ENTRIES SHOWN -
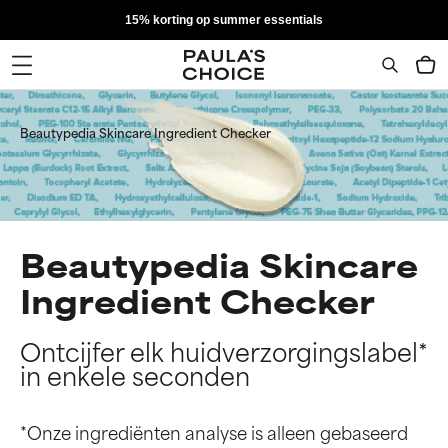
15% korting op summer essentials
Beautypedia Skincare Ingredient Checker
Beautypedia Skincare
Ingredient Checker
Ontcijfer elk huidverzorgingslabel*
in enkele seconden
*Onze ingrediënten analyse is alleen gebaseerd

INSTRUCTIONS FOR THE TASK - Lay out all the lines above as a JSON list of strings, one string per line, leaving out blank lines and the pictures.

WRITTEN RESPONSE -
[
  "15% korting op summer essentials",
  "Beautypedia Skincare Ingredient Checker",
  "Beautypedia Skincare",
  "Ingredient Checker",
  "Ontcijfer elk huidverzorgingslabel*",
  "in enkele seconden",
  "*Onze ingrediënten analyse is alleen gebaseerd"
]